▸ **取り組む課題**
a) 引用文にある「一方で、「経験者採用・未経験者採用ともに積極的」が最も高い業種は、「サービス・レジャー」で45.7%となった。」という一文を英語に訳してください。
b) 引用文のうち、「昇進・昇格のスピード、38.8%が「新卒優位」、11.6%「中途優位」と回答」で始まり「中途採用者を大きく上回った。」に至るまでの部分を、一字も変えずに書き出してください。

▸ **引用文**
□ □ □ □

中途採用費用が増加傾向にある中、中途採用の費用感や採用人数には業種間でギャップがある。【図3】

<業種別>中途採用人数と中途採用費用の実績
【図3】<業種別>中途採用人数と中途採用費用の実績

今後2024年の中途採用の見通し

2024年の中途採用に積極的な企業は91.8%(前年比1.0pt増)
業種別では「IT・通信・インターネット」が95.5%で最多に

2024年の中途採用に積極的と答えた企業は91.8%(2022年比1.0pt増)となった。
業種別では、「IT・通信・インターネット」が「採用に積極的」が95.5%と最も高く、そのうち「経験者採用は積極的だが、未経験者採用は消極的」が54.3%で他の業種に比べ高いことから、経験者を採用ターゲットとする動きが予想される。
一方で、「経験者採用・未経験者採用ともに積極的」が最も高い業種は、「サービス・レジャー」で45.7%となった。
2024年の中途採用も積極的に行われることが考えられると同時に、業種間における採用ターゲットの違いも見受けられる。【図4】

今後2024年の中途採用の見通し
【図4】今後2024年の中途採用の見通し

昇進・昇格スピードの優位性

昇進・昇格のスピード、38.8%が「新卒優位」、11.6%「中途優位」と回答

中途採用担当者に昇進・昇格のスピードについて新卒採用者と中途採用者で差があるかを聞くと、「優位性に違いはない」が43.3%と最も高くなった。しかし「新卒採用者の方が優位」は38.8%、「中途採用者の方が優位」が11.6%で、双方を比べると新卒採用者が中途採用者を大きく上回った。
従業員数別にみると、「301名以上」の大手企業では「新卒優位」が最も高く、反対に「300名以下」となる中小企業では「優位性に違いはない」が最も高い。【図5】

昇進・昇格スピードの優位性(新卒採用者と中途採用者の比較)
【図5】昇進・昇格スピードの優位性(新卒採用者と中途採用者の比較)

□ □ □ □

▸ **提供資料**

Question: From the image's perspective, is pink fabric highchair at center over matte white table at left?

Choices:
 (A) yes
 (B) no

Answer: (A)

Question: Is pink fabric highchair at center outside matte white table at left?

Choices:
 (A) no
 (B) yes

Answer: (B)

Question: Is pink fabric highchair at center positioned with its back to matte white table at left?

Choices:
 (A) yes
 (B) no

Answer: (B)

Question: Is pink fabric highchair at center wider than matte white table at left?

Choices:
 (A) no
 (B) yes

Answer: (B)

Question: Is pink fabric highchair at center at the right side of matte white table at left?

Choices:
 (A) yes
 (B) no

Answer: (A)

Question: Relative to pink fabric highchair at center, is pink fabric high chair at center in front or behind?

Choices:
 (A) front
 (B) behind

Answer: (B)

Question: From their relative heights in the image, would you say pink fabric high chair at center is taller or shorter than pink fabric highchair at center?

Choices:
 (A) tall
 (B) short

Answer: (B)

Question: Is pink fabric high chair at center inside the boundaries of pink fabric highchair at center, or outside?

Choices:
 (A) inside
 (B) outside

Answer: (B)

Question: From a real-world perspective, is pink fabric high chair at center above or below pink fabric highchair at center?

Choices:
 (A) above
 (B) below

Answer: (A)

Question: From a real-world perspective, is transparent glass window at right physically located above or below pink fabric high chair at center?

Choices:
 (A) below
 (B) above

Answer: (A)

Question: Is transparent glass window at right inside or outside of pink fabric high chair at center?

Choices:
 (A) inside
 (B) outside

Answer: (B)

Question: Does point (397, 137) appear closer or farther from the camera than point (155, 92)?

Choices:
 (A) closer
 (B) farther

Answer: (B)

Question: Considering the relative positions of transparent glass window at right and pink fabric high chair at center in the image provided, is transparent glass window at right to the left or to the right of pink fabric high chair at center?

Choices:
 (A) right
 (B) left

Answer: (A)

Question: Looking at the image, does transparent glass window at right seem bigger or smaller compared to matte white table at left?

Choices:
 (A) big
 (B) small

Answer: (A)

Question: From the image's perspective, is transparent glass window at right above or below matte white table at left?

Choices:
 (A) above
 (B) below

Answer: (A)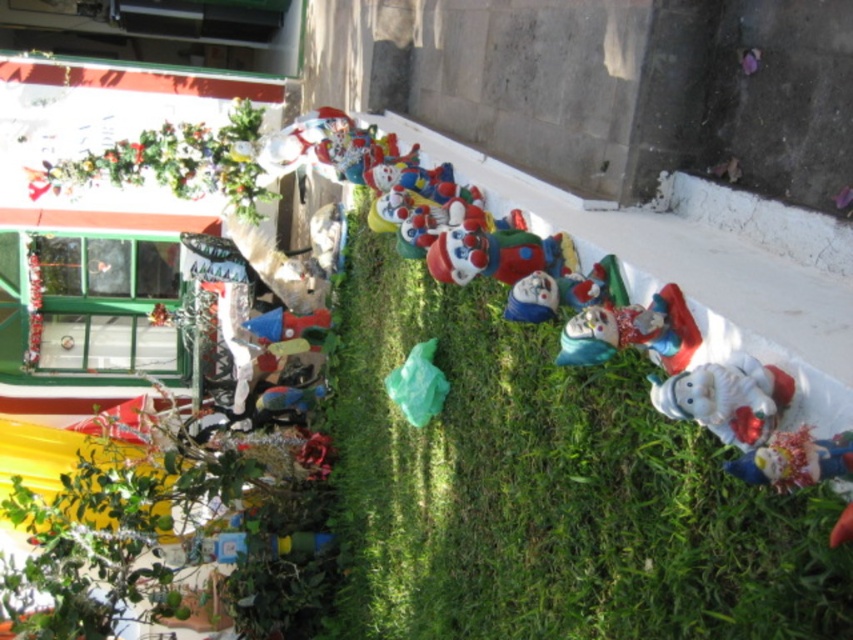
Who is positioned more to the right, white glossy santa at lower right or shiny metallic clown at lower right?

Positioned to the right is shiny metallic clown at lower right.

Can you confirm if white glossy santa at lower right is thinner than shiny metallic clown at lower right?

Incorrect, white glossy santa at lower right's width is not less than shiny metallic clown at lower right's.

Find the location of a particular element. Image resolution: width=853 pixels, height=640 pixels. white glossy santa at lower right is located at coordinates (726, 397).

Locate an element on the screen. The width and height of the screenshot is (853, 640). green grass at center is located at coordinates (547, 490).

Who is lower down, green grass at center or matte plastic clown at center?

green grass at center

The image size is (853, 640). What are the coordinates of `green grass at center` in the screenshot? It's located at (547, 490).

Based on the photo, which is more to the left, matte plastic clown at center or shiny metallic clown at lower right?

matte plastic clown at center is more to the left.

Can you confirm if matte plastic clown at center is positioned to the right of shiny metallic clown at lower right?

In fact, matte plastic clown at center is to the left of shiny metallic clown at lower right.

Who is more distant from viewer, (636, 336) or (842, 460)?

Point (636, 336)

Where is `matte plastic clown at center`? Image resolution: width=853 pixels, height=640 pixels. matte plastic clown at center is located at coordinates (633, 332).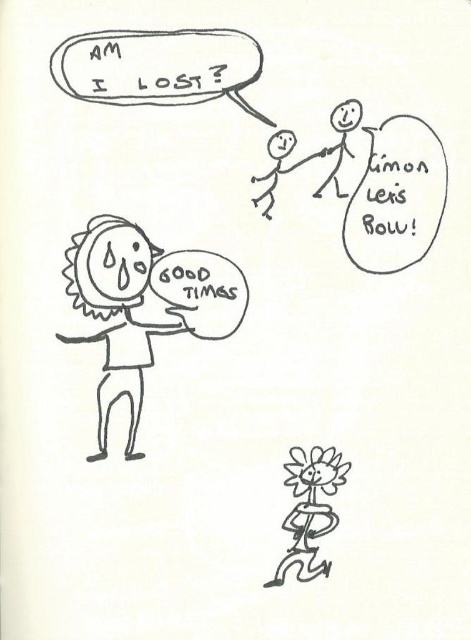
Based on the scene description, what object is located at the coordinates point (116,312)?

The sun shaped face at left is located at point (116,312).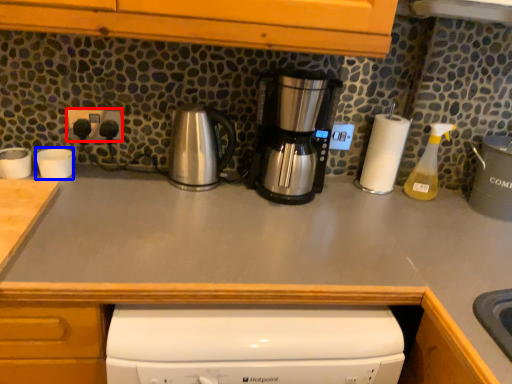
Question: Among these objects, which one is nearest to the camera, electric outlet (highlighted by a red box) or appliance (highlighted by a blue box)?

Choices:
 (A) electric outlet
 (B) appliance

Answer: (B)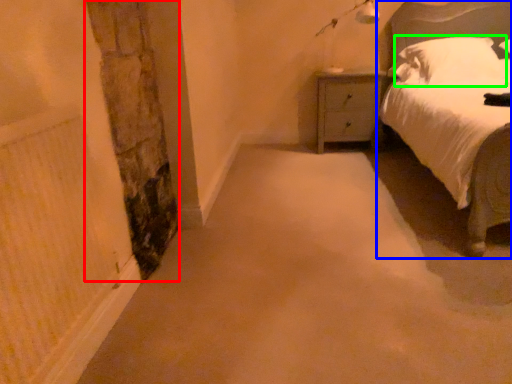
Question: Considering the real-world distances, which object is closest to pillar (highlighted by a red box)? bed (highlighted by a blue box) or pillow (highlighted by a green box).

Choices:
 (A) bed
 (B) pillow

Answer: (A)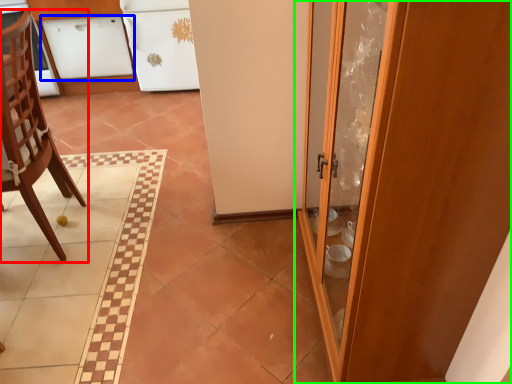
Question: Which is nearer to the chair (highlighted by a red box)? cabinetry (highlighted by a blue box) or door (highlighted by a green box).

Choices:
 (A) cabinetry
 (B) door

Answer: (B)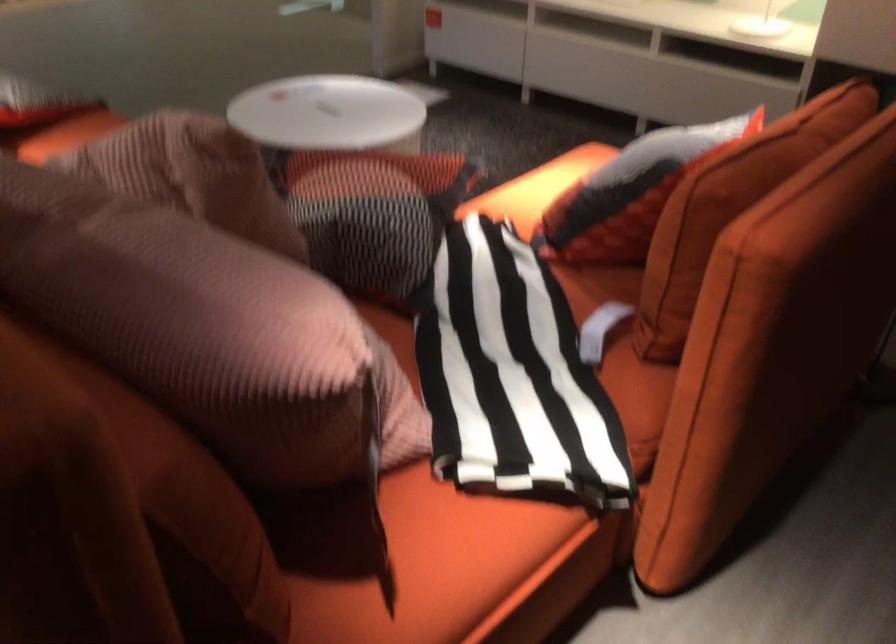
Find where to sit the sofa sitting surface. Please return your answer as a coordinate pair (x, y).

(434, 565)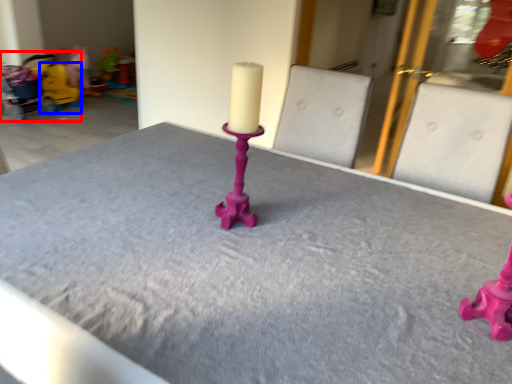
Question: Which of the following is the farthest to the observer, baby carriage (highlighted by a red box) or toy (highlighted by a blue box)?

Choices:
 (A) baby carriage
 (B) toy

Answer: (B)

□ □ □ □

▸ **完全な解答**
a) On the other hand, the industry with the highest share answering "actively hiring both experienced and inexperienced candidates" was "Services and Leisure," at 45.7%.

b)
昇進・昇格のスピード、38.8%が「新卒優位」、11.6%「中途優位」と回答

中途採用担当者に昇進・昇格のスピードについて新卒採用者と中途採用者で差があるかを聞くと、「優位性に違いはない」が43.3%と最も高くなった。しかし「新卒採用者の方が優位」は38.8%、「中途採用者の方が優位」が11.6%で、双方を比べると新卒採用者が中途採用者を大きく上回った。